Konzert der 257ers in der Matrix

Fans feiern Schimpfworte

So dick auftragen, wie es nur geht. Das war das Motto bei dem Konzert der 257ers am Freitagabend in der Matrix. Für den Auftakt der „Wolfenbütteler Festspiele“ hatten sich die Veranstalter einiges einfallen lassen.

BOCHUM

von Sina Langner

, 05.10.2014, 15:11 Uhr / Lesedauer: 1 min
Die junge Hip-Hop-Combo 257ers aus Essen macht mit ihren sinnfreien und meist prolligen Texten gerade Karriere.

Die junge Hip-Hop-Combo 257ers aus Essen macht mit ihren sinnfreien und meist prolligen Texten gerade Karriere.

Unter dem Motto „Schicht im Schacht“ erleuchteten die Kellergewölbe der ‚Matrix‘ in bunten Neonfarben. Klebestreifen in Orange, grün und gelb zierten jede Wand und jeden Mitarbeiter – sodass sie im Schwarzlicht hell erstrahlten. Dazu ein paar Freigetränke und die 257ers: Eine junge Hip-Hop-Combo aus Essen, die mit ihren sinnfreien und prolligen Texten gerade Karriere machen.

Ihr Hit „Baby, du riechst“ bestimmt die Radiosender. Die Fans sagen, genau das mache den Reiz des Trios aus: „Die erzählen halt voll den Quatsch“, sagt Ben Bleiders. Mit insgesamt eintausend Zuschauern ist der Konzertraum der Matrix voll. Vorne drängen sich die Menschen, als um zehn Uhr die Show beginnen soll. Licht aus, Scheinwerfer an. Auch hier ist alles in Neon eingehüllt – auch die Stars der Stunde, die unter Dauereinsatz der Nebelmaschinen die Bühne stürmen. Im Publikum herrscht neben boybandähnlicher Hysterie auch unfassbare Textsicherheit.
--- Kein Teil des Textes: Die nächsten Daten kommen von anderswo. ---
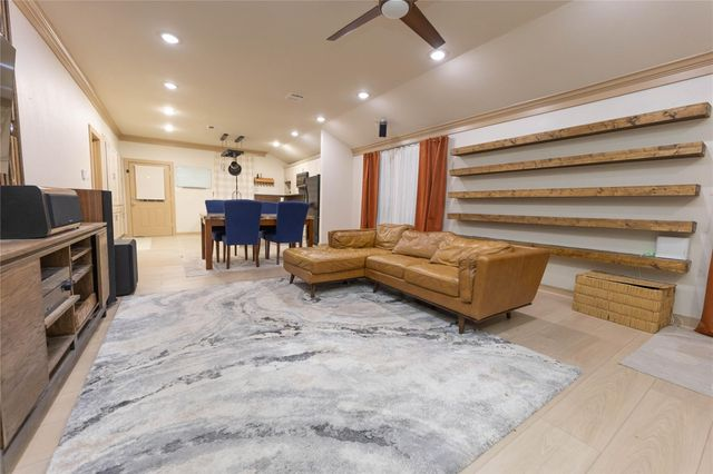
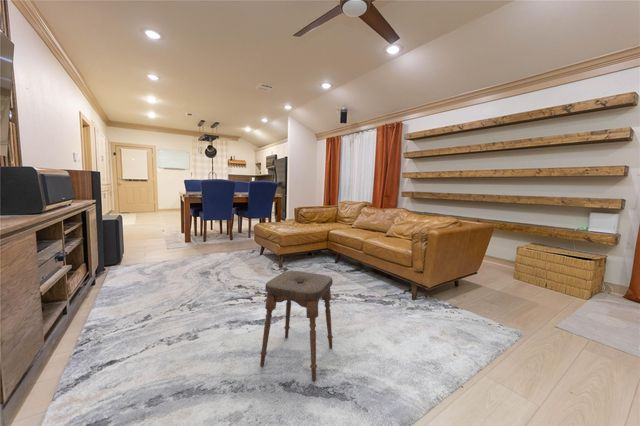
+ stool [259,270,334,382]
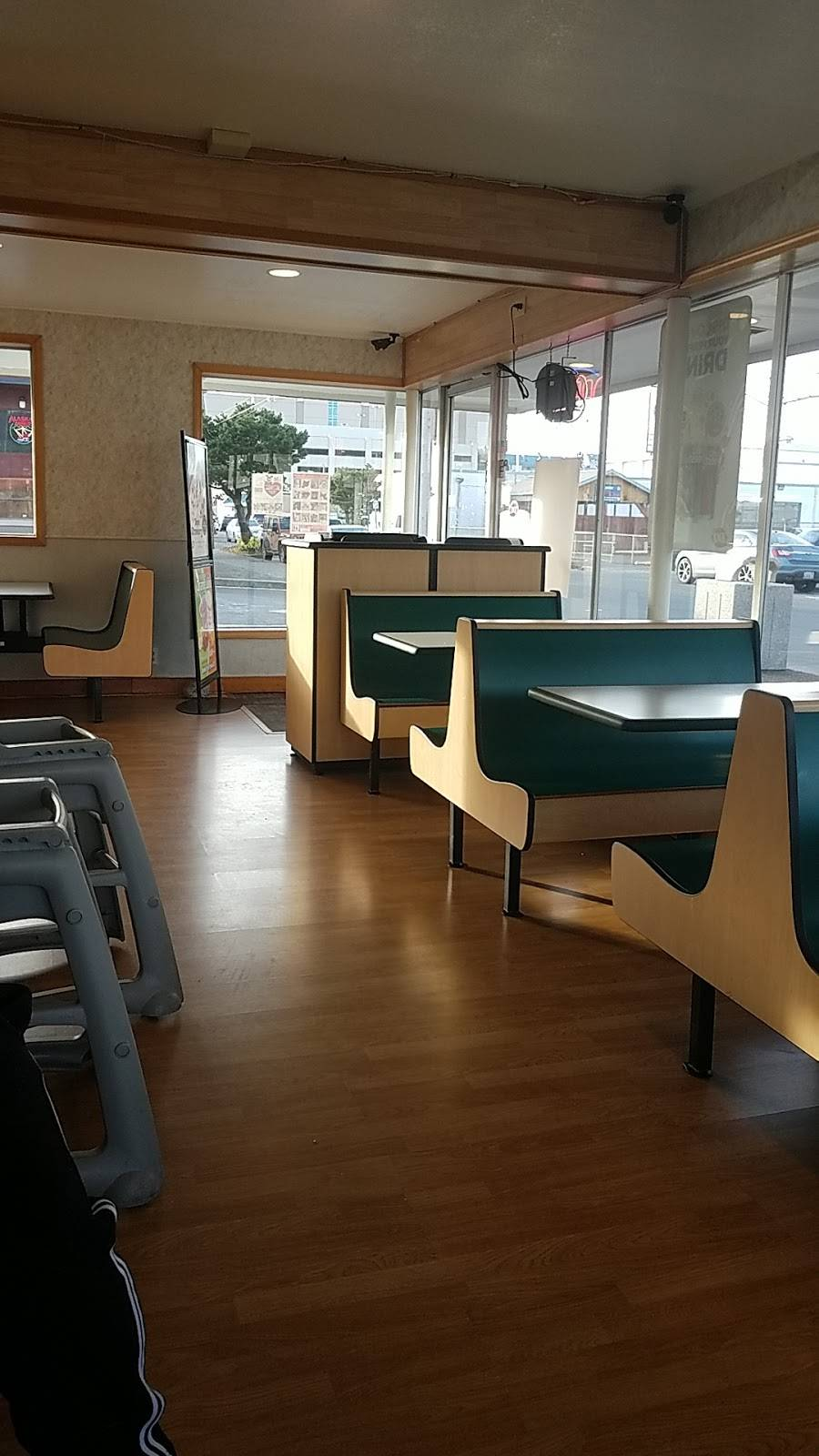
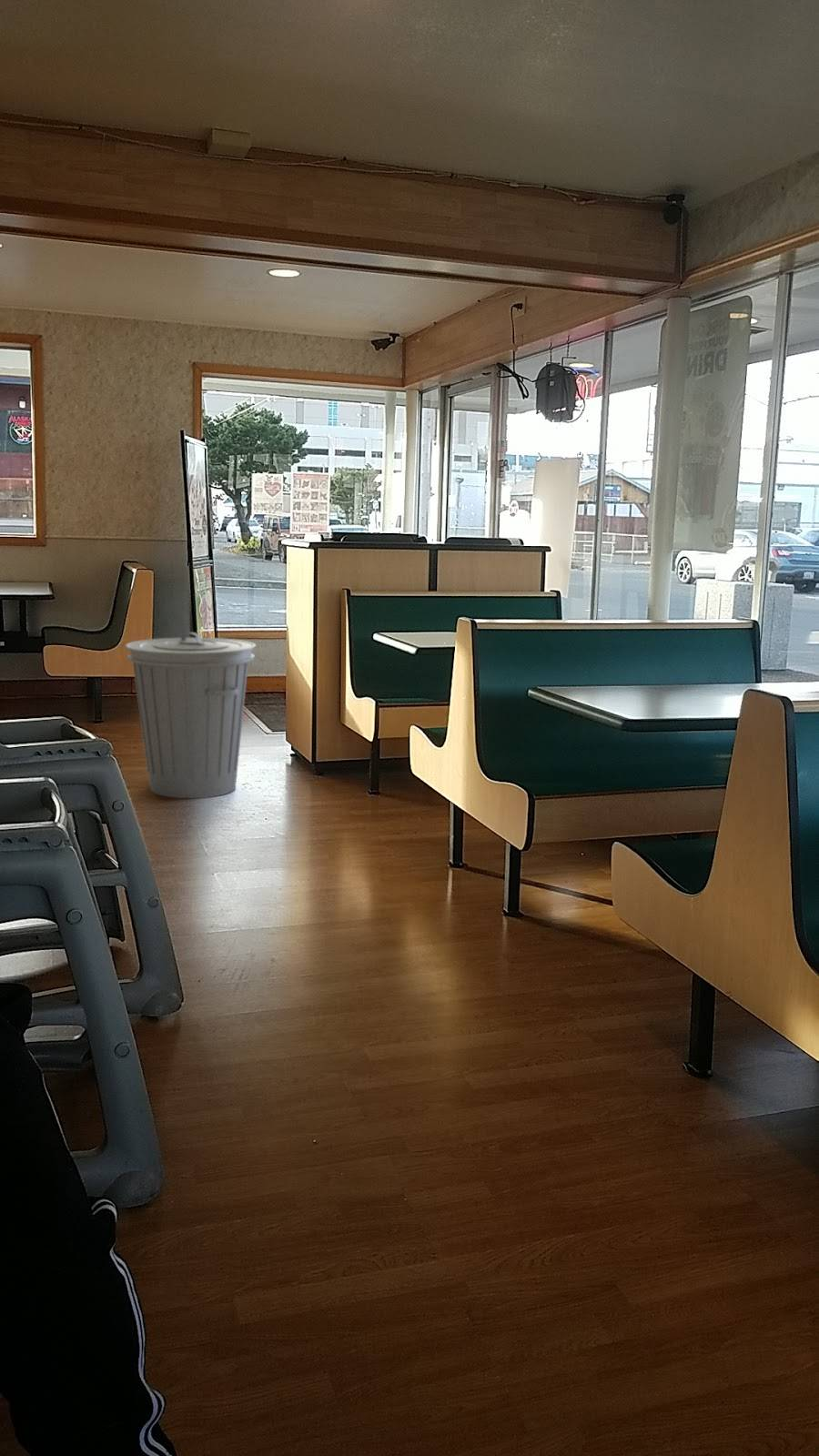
+ trash can [125,632,257,799]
Das Rap-Trio aus Essen veröffentlicht seit neun Jahren ihre eigenen Songs, das aktuelle Album „Boomshakkalakka“ erschien aber erst eine Woche zuvor. Trotzdem sitzt jede Zeile von „Vergleiche a la Boss“, „Gib mal ein aus“ und „Behindert“. Schimpfwörter sind fester Bestandteil des Vokabulars der 257ers und jedes einzelne davon wird zelebriert und muss vom Publikum chorisch wiederholt werden.

Warum? Weil sie es können. Die Jungs springen auf der Bühne wie angestochen herum, haben Wasserpistolen und Schlauchboote zum Crowdsurfing dabei. Ein Kinderspielplatz mit sehr rauem Umgangston. Nach nicht einmal neunzig Minuten ist der ganze Spaß dann vorbei und es gibt einen nahtlosen Übergang zur After-Show-Party. Mit viel Neon, viel Schnaps und vielen schlimmen Wörtern – mit Sicherheit auch mit viel Spaß.